##### Source information #####
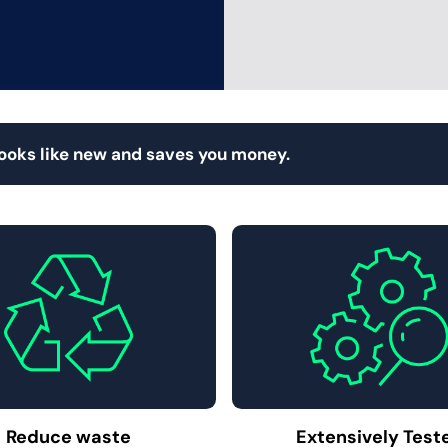
looks like new and saves you money.
Reduce waste
Extensively Test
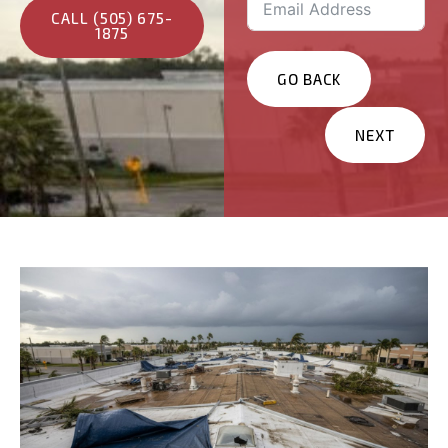
CALL (505) 675-
1875
GO BACK
NEXT
Services You Are
Interested In?
Residential
Commercial
Other
Message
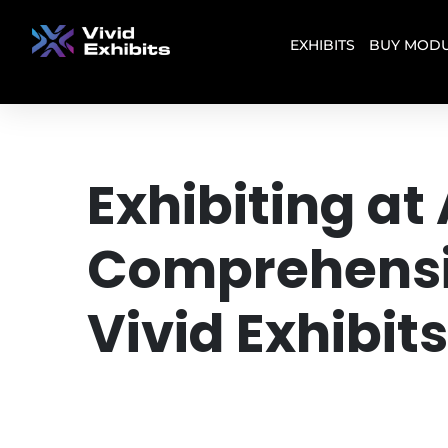
EXHIBITS
BUY MODU
Exhibiting a
Comprehensiv
Vivid Exhibits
#####
Copy every line of text from the listing above, keeping the same order and line breaks. Leave the pictures out.

Response area:
looks like new and saves you money.
Reduce waste
Extensively Test
CALL (505) 675-
1875
GO BACK
NEXT
Services You Are
Interested In?
Residential
Commercial
Other
Message
EXHIBITS
BUY MODU
Exhibiting a
Comprehensiv
Vivid Exhibits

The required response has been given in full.